Para el director del festival, esta cabalgata es una forma de llevar los cuentos al terreno del festejo colectivo, pero también un proceso de creación comunitaria. Durante las semanas de preparación, quienes participan reflexionan sobre historias, personajes y símbolos literarios, y los trasladan a disfraces, estructuras y pequeñas escenografías.
La ronda final de narradores tiene lugar en el patio del antiguo convento de San Sebastián a partir de las 19:30, con la participación de los artistas de la palabra que han intervenido en la edición. Tras esa ronda, las palabras de María Teresa Andruetto cierran oficialmente la trigésima edición, situando el foco en la literatura infantil y juvenil y en el papel del cuento en la educación.
Más allá de la clausura inmediata, el festival deja planteada una “semilla” para el futuro: el deseo de consolidar en Los Silos una casa y museo del Cuento y una escuela de narración oral para jóvenes. Rodríguez Abad expresa su aspiración de formar nuevas generaciones de narradores que garanticen la continuidad del proyecto y extiendan el gusto por la oralidad al conjunto de la isla.

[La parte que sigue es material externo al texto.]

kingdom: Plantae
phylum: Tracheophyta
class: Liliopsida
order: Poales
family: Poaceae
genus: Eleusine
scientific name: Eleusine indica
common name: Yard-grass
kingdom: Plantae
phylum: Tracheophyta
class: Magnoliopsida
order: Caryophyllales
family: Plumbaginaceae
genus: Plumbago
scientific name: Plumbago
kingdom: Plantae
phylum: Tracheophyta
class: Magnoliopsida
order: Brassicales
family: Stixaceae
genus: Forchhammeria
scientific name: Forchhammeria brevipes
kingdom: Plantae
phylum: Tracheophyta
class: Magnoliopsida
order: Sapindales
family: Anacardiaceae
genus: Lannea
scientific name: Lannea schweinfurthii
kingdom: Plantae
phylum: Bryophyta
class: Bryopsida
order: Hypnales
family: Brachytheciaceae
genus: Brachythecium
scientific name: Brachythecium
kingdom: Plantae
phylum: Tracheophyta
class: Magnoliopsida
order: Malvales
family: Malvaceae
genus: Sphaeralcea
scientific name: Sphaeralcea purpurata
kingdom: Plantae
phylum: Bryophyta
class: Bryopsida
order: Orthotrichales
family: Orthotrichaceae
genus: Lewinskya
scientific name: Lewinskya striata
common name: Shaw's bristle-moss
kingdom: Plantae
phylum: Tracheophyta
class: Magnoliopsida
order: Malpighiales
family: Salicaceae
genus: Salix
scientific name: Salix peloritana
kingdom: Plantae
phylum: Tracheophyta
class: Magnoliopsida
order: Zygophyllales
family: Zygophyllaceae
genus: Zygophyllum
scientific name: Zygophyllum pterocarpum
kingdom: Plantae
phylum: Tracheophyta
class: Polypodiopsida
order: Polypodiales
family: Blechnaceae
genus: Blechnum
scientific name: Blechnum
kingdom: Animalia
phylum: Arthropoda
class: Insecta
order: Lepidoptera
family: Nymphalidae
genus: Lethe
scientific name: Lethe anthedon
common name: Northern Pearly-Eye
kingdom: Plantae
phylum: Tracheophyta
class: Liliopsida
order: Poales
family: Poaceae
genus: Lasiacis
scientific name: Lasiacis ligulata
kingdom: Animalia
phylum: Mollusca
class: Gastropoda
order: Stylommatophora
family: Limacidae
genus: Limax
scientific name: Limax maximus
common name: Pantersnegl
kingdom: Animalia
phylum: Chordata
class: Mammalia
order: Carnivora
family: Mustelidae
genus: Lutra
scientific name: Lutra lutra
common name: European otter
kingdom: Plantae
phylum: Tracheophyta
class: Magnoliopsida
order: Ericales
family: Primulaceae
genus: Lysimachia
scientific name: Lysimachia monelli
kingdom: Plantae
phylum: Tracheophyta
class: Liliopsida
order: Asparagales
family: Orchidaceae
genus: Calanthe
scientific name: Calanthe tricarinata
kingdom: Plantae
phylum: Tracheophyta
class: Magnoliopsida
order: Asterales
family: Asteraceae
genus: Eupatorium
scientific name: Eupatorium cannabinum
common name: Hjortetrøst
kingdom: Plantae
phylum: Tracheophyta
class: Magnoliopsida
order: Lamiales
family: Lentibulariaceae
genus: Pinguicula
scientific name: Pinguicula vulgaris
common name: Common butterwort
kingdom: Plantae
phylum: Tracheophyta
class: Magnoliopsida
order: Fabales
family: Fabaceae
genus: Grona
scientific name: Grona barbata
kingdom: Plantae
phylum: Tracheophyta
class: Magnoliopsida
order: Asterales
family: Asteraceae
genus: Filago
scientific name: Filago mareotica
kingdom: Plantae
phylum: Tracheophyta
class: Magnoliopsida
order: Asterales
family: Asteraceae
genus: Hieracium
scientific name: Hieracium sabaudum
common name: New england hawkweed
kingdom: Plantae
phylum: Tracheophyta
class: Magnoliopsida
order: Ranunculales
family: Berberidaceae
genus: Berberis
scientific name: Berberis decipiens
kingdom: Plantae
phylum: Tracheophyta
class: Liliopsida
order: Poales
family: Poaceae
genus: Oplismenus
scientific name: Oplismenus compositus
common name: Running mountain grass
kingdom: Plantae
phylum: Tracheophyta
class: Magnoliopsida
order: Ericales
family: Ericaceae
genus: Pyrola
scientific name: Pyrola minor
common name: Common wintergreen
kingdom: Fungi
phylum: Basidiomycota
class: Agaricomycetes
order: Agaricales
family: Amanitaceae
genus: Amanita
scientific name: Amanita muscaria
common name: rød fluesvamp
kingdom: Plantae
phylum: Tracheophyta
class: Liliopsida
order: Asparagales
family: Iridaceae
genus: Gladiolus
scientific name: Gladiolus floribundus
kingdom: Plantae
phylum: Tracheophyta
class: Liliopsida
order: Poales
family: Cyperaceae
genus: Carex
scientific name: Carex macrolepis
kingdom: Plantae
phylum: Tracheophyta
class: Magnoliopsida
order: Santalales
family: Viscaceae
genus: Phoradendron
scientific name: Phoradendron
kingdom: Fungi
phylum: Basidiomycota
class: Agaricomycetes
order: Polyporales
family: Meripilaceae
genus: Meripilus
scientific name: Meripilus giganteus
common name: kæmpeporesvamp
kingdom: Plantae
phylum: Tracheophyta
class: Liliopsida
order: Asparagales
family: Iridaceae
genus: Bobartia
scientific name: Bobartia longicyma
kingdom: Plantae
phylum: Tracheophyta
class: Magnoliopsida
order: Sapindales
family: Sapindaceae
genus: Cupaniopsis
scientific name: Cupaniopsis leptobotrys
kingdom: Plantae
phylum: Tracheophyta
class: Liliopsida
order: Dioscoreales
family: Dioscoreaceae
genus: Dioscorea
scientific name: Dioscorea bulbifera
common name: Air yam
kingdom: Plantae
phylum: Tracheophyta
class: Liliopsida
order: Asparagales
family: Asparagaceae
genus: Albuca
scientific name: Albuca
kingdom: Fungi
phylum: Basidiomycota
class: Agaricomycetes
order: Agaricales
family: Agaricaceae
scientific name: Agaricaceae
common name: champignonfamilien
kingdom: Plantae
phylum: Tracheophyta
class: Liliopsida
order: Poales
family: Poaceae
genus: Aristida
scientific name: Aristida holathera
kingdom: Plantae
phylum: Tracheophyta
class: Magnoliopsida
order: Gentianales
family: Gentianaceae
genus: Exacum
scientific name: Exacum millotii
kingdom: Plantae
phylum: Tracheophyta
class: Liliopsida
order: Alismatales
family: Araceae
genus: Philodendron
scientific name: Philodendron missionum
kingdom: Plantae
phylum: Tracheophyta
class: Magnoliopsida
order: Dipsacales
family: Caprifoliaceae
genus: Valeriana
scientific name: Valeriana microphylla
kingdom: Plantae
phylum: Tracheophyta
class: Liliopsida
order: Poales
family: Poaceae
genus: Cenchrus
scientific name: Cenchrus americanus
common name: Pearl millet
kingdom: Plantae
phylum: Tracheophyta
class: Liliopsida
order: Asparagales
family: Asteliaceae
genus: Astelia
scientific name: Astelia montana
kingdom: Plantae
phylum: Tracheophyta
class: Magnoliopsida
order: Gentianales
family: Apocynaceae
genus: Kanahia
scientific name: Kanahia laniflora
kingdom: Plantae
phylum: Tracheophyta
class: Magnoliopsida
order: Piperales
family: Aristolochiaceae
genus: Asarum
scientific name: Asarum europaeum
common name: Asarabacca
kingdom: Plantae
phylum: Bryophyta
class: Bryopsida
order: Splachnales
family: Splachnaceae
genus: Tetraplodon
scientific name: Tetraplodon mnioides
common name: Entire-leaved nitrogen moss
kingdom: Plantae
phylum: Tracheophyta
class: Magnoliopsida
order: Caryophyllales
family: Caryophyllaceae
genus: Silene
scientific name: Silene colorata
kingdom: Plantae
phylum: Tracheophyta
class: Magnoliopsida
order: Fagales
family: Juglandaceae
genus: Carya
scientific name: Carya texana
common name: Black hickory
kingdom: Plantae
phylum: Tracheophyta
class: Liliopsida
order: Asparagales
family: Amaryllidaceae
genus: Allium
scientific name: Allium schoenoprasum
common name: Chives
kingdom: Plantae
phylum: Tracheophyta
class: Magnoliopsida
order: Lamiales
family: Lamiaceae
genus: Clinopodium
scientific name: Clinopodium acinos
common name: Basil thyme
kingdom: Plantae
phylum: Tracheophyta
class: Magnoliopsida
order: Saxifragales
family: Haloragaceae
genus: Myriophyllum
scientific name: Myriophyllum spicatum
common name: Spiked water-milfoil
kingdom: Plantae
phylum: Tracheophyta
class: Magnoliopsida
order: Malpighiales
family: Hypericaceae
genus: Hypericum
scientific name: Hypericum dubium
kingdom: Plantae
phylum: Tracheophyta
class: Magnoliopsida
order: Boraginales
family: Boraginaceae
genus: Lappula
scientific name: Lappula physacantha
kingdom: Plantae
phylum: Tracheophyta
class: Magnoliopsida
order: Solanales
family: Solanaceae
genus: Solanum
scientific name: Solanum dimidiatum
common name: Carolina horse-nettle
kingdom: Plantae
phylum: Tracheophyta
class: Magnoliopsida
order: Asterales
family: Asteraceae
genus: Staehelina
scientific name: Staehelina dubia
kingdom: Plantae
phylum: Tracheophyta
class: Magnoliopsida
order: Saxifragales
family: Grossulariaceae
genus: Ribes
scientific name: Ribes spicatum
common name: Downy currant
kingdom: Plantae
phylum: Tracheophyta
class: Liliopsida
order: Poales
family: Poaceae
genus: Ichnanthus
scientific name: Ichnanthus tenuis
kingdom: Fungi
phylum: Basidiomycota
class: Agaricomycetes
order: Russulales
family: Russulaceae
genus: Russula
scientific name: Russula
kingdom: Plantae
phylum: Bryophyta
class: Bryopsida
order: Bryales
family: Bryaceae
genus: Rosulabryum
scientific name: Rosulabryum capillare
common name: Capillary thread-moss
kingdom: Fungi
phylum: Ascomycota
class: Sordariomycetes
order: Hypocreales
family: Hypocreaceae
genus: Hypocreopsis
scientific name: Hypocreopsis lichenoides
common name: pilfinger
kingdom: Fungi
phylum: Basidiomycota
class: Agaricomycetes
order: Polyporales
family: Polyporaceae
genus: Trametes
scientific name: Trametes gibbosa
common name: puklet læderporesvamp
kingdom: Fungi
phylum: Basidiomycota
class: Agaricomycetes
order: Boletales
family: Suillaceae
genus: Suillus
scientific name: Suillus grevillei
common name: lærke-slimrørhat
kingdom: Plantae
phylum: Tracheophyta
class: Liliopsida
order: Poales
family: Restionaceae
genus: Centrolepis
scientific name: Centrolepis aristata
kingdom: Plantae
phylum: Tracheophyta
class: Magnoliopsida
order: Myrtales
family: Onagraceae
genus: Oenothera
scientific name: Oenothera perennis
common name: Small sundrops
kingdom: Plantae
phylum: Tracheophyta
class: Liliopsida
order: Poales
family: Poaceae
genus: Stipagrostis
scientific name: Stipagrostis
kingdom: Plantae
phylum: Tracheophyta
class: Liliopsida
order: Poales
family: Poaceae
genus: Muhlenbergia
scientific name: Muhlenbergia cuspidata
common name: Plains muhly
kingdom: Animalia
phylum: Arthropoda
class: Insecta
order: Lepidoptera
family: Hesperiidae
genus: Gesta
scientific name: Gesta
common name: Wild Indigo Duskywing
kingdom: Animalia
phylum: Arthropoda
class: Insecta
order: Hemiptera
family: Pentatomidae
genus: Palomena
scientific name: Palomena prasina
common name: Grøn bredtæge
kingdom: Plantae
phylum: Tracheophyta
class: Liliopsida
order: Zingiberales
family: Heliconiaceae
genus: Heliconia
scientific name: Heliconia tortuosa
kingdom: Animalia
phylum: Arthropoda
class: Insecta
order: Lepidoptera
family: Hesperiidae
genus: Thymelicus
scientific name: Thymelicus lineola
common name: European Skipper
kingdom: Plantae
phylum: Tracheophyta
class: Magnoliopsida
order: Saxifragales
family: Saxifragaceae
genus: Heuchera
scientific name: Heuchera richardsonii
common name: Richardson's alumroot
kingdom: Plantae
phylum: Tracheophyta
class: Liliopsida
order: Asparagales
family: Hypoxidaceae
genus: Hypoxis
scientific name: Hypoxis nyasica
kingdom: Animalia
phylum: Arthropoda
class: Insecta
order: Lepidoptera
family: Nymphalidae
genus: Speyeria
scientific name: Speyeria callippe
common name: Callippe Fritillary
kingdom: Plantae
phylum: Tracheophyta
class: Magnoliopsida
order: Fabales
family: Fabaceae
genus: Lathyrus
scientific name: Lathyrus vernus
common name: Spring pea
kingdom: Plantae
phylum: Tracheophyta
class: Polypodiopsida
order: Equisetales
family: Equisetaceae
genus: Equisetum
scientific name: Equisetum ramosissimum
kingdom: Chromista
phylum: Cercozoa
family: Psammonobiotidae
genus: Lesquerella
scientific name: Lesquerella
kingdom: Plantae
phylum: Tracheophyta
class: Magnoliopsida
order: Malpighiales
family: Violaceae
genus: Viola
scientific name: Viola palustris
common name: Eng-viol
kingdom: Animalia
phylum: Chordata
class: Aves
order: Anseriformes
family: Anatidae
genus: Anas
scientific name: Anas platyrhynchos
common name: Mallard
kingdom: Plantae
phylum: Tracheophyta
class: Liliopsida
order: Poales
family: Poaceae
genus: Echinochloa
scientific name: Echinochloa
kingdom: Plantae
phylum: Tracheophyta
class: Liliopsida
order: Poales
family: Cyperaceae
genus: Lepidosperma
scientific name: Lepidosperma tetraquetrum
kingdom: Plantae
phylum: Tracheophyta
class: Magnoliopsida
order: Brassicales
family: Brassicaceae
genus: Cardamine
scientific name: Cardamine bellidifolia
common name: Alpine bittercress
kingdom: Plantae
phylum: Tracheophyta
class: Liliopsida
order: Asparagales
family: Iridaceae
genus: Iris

La implicación del municipio, de la ciudadanía silense, de la comunidad educativa y de las instituciones insulares y regionales refuerza la idea de que el festival no es solo un evento puntual, sino un proceso cultural de largo recorrido, que cada diciembre renueva la relación entre cuento, territorio y comunidad.
Con su combinación de narración oral, música sinfónica, teatro, poesía, rutas por el paisaje, homenajes literarios, acciones sociales y actividades para todas las edades, el Festival Internacional del Cuento de Los Silos consolida su posición como uno de los encuentros más completos dedicados al cuento en Europa. Lo que comenzó hace tres décadas como el sueño de un profesor y escritor se ha convertido en una cita estable del calendario cultural canario, donde la palabra, lejos de perder vigor, se muestra más viva, diversa y compartida que nunca.